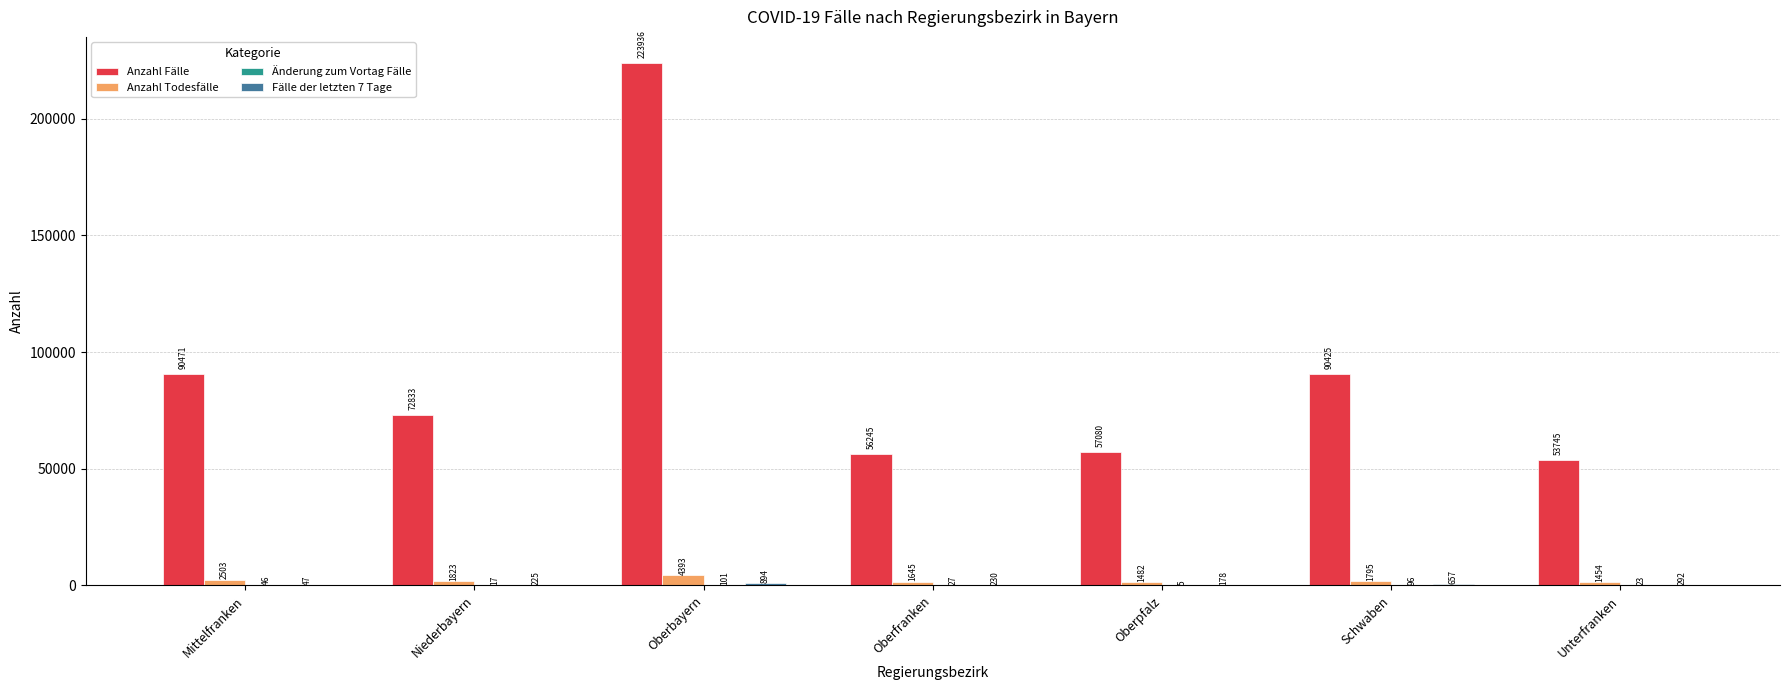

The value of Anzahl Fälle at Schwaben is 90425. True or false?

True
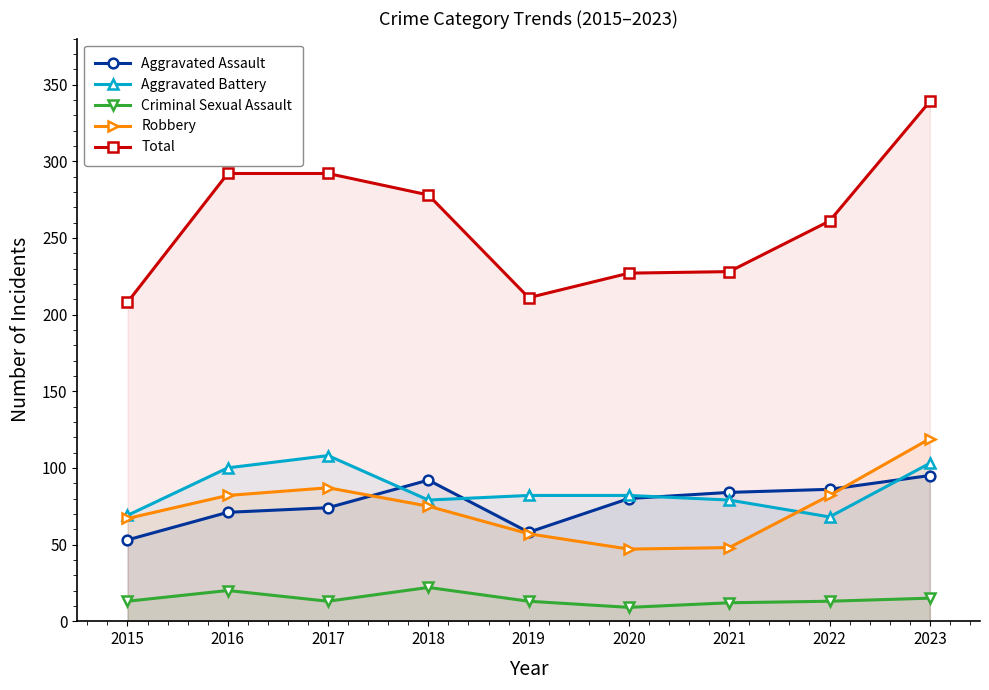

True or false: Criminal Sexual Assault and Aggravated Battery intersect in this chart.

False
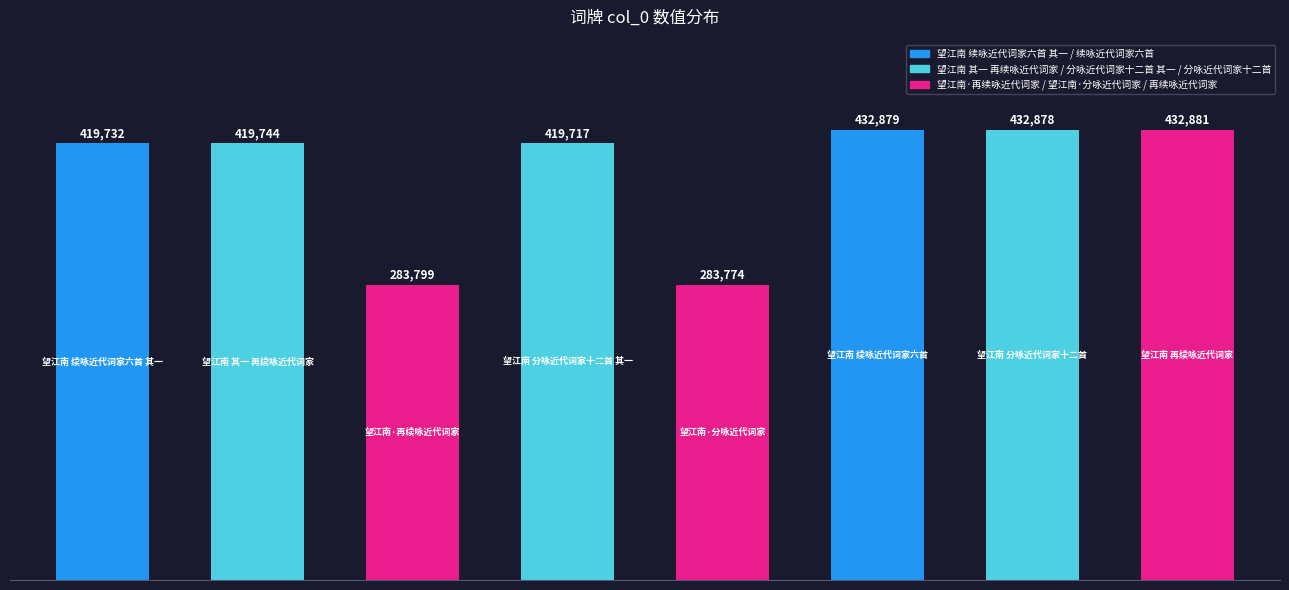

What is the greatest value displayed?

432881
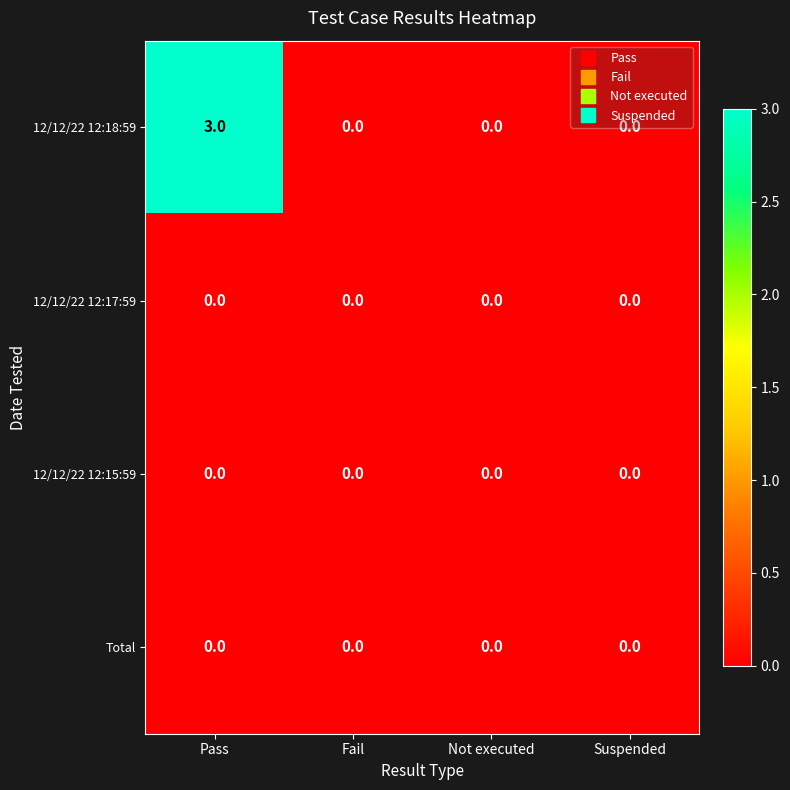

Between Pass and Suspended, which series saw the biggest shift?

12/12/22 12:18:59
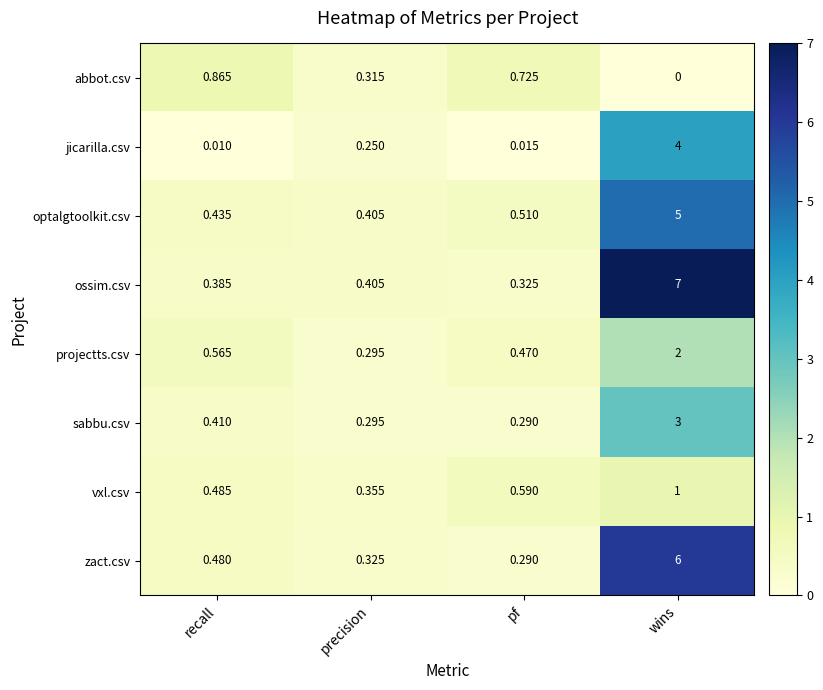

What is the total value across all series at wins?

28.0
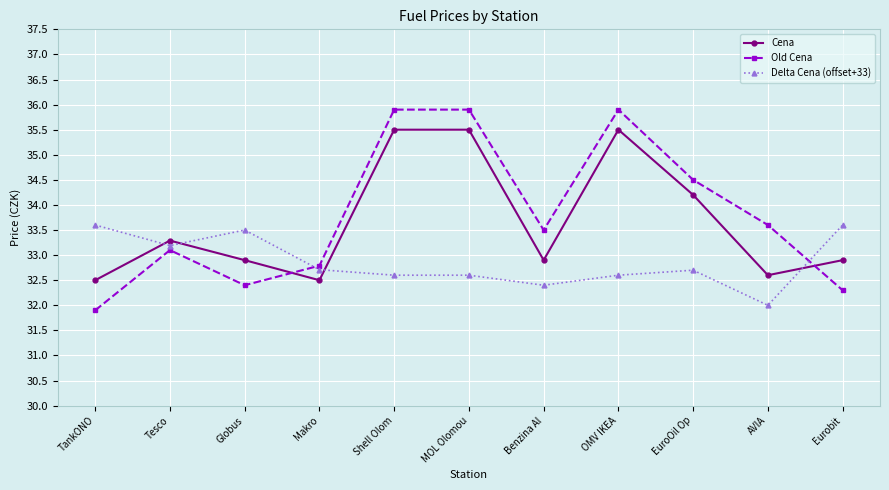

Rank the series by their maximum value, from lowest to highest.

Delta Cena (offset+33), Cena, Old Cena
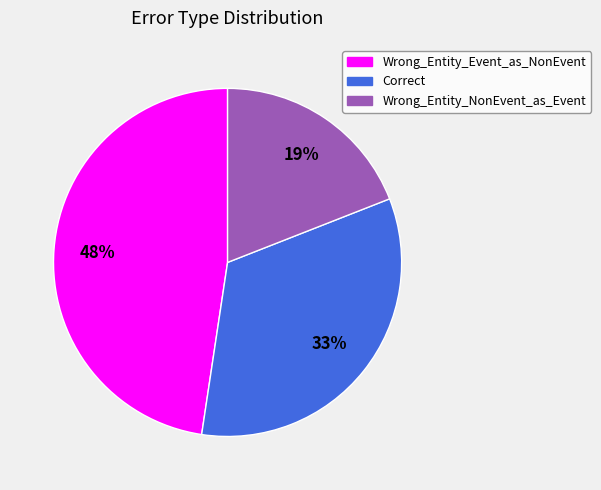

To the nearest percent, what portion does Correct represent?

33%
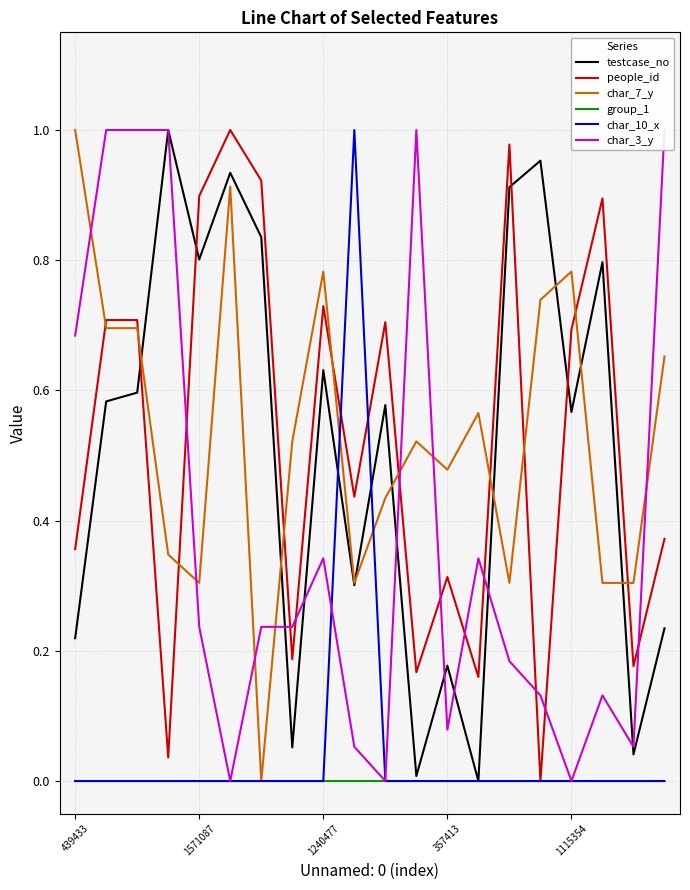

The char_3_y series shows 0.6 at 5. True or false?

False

— WHAT YOU SHOULD DO —
Please rewrite all of the records above, substituting "Yes or no" for every "True or false" and leaving everything else unchanged. Leave out the pictures.

— RESPONSE AREA —
The value of Anzahl Fälle at Schwaben is 90425. Yes or no?

True

Yes or no: Criminal Sexual Assault and Aggravated Battery intersect in this chart.

False

What is the greatest value displayed?

432881

Between Pass and Suspended, which series saw the biggest shift?

12/12/22 12:18:59

What is the total value across all series at wins?

28.0

Rank the series by their maximum value, from lowest to highest.

Delta Cena (offset+33), Cena, Old Cena

To the nearest percent, what portion does Correct represent?

33%

The char_3_y series shows 0.6 at 5. Yes or no?

False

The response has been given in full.